PRIX DE BEAUTE  (1930)  ¢ ¢ ¢ ¢   
    D: Augusto Genina
    Louise Brooks, Jean Bradin,
    Georges Charlia, Gaston Jacquet
In her last starring role, Louise Brooks plays a French typist who enters a beauty contest and wins, incurring the wrath of her jealous fiancé. This would be a pretty good soap opera even without its enigmatic star - it's extremely well photographed - but Brooks makes it more. Trained in the revolutionary techniques of modern dance, Brooks was the first really modern movie actress. She looks as if she stepped off some city street straight onto the screen, and poses so naturally that the posing itself is practically invisible. Watching most other great film stars perform, you can sense them working at it. The illusion is an act of will. Brooks doesn't seem to be acting at all.
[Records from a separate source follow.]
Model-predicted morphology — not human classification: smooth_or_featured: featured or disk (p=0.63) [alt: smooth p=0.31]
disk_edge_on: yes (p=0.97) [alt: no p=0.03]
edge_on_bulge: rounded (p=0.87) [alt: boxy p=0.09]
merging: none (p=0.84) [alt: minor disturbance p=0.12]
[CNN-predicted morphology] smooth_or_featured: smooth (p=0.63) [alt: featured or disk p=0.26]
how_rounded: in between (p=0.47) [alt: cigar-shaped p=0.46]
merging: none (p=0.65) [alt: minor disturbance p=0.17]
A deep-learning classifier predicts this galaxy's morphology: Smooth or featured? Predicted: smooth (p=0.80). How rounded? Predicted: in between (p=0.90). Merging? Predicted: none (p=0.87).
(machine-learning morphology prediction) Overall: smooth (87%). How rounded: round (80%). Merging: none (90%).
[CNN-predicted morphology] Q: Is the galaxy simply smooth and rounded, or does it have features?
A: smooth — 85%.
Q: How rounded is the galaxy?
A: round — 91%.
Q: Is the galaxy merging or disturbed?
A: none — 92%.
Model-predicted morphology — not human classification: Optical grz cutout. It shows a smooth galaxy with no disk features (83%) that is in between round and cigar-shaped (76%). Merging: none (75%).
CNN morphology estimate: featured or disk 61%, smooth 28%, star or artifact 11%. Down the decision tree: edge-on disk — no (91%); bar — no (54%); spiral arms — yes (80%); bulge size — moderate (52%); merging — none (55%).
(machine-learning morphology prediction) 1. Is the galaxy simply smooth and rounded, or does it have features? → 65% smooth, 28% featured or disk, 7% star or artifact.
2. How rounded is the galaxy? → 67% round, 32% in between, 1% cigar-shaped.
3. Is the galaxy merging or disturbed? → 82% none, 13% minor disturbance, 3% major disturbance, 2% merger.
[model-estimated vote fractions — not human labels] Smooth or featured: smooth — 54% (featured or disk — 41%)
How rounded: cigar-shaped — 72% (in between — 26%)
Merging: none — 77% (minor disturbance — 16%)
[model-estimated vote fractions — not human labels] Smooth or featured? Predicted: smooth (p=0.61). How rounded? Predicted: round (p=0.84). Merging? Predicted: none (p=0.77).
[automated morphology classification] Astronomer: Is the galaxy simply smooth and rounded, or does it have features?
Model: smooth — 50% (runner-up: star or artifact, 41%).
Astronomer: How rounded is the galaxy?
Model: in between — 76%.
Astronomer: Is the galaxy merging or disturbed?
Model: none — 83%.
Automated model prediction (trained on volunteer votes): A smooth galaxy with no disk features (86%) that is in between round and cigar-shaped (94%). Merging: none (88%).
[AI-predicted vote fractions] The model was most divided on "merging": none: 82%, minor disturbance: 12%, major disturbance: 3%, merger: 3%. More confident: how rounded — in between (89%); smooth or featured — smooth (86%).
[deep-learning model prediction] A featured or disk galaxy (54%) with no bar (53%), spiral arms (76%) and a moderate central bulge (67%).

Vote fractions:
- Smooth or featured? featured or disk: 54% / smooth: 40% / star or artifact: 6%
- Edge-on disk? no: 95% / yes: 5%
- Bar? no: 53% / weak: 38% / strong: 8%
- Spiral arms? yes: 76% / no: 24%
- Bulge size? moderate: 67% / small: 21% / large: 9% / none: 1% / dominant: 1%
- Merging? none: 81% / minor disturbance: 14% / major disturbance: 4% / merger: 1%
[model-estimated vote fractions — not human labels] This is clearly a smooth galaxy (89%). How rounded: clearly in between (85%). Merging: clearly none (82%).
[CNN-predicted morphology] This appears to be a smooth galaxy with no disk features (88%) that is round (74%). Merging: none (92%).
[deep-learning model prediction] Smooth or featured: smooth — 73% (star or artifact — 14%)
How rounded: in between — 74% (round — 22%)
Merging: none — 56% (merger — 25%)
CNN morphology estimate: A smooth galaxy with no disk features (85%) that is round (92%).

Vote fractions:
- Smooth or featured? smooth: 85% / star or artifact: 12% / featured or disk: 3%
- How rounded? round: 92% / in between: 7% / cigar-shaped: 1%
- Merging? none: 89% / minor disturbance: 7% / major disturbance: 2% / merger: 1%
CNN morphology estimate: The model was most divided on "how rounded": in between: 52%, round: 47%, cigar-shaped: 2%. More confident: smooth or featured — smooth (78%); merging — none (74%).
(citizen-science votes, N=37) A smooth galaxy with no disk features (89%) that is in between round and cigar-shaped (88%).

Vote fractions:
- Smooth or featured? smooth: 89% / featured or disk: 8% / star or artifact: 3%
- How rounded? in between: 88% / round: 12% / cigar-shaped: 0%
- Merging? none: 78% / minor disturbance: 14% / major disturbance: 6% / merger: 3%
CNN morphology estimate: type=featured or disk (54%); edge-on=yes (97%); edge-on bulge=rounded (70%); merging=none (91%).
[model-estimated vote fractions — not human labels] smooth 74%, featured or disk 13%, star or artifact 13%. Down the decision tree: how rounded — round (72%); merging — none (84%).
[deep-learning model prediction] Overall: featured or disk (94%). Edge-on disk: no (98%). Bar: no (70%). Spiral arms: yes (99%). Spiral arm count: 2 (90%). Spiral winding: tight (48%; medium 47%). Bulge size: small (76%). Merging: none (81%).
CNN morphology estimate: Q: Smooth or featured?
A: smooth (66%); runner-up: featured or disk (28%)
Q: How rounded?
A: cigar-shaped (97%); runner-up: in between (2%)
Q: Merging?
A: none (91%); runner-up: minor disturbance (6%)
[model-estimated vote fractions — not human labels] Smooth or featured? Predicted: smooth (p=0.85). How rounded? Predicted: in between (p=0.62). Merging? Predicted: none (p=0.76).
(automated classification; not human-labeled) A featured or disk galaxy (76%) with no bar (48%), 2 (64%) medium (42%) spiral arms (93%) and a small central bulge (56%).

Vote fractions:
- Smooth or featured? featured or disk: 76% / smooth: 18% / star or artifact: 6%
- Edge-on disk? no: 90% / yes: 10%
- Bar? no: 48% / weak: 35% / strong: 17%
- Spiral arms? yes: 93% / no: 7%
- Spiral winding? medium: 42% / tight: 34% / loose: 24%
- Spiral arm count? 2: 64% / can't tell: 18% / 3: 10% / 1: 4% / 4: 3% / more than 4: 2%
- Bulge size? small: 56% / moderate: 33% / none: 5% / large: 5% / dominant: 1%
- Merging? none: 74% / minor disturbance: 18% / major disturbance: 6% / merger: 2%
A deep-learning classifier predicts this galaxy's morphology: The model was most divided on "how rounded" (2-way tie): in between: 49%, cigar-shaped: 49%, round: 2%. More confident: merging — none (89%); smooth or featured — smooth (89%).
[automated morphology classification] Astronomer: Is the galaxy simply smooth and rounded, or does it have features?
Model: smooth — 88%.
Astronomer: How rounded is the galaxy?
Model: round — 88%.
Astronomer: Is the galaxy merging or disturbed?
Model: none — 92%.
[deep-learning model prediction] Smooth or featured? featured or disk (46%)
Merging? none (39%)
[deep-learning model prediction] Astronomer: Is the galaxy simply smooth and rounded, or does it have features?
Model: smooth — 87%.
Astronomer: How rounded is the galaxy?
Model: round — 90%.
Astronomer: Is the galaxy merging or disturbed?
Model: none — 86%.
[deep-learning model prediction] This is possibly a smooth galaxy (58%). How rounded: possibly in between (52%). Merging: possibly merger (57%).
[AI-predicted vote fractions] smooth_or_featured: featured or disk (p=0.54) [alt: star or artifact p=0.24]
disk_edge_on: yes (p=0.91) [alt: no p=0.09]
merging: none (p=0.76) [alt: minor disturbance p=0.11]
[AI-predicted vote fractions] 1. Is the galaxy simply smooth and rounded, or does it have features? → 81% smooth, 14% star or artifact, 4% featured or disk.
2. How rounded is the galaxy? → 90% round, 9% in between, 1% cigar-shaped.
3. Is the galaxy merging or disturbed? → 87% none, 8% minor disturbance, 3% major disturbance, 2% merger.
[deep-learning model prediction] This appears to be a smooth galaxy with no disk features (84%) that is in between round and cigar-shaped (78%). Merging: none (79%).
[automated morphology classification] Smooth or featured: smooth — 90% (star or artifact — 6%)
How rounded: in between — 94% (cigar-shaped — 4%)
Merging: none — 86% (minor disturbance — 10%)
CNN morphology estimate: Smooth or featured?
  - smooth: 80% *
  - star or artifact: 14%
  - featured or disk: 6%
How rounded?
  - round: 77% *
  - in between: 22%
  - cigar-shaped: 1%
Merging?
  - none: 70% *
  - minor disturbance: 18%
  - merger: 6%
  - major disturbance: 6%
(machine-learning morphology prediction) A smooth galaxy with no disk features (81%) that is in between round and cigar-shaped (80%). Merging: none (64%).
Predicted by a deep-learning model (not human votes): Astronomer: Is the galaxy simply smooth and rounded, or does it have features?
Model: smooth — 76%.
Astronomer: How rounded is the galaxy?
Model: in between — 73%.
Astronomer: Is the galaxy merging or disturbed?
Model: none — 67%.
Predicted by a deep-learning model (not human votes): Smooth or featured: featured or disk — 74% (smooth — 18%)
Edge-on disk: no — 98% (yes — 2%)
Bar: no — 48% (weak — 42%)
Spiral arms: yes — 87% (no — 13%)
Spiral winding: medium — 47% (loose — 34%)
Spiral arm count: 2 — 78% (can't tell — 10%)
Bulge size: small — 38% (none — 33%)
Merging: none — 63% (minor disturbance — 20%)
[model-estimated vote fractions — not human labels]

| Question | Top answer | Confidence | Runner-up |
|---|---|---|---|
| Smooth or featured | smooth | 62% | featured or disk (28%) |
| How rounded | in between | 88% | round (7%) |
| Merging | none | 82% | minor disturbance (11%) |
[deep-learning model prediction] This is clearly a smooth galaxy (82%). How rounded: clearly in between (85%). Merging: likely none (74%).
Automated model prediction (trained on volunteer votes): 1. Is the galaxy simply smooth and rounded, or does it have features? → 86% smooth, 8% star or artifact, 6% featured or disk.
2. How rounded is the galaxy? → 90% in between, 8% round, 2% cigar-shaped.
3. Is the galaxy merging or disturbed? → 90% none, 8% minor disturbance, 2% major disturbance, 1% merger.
The film's conclusion, in which her husband tracks her down and kills her in a screening room while her cinematic image flickers in the background, is eerie, not only as the climax to the story, but as a distorted reflection of Brooks' own life. After wrapping the picture in Paris, she went back to Hollywood, but never got another decent role. She worked sporadically for a few more years, in bit parts and B westerns, but as a significant force in movies, her career was over. She was 23.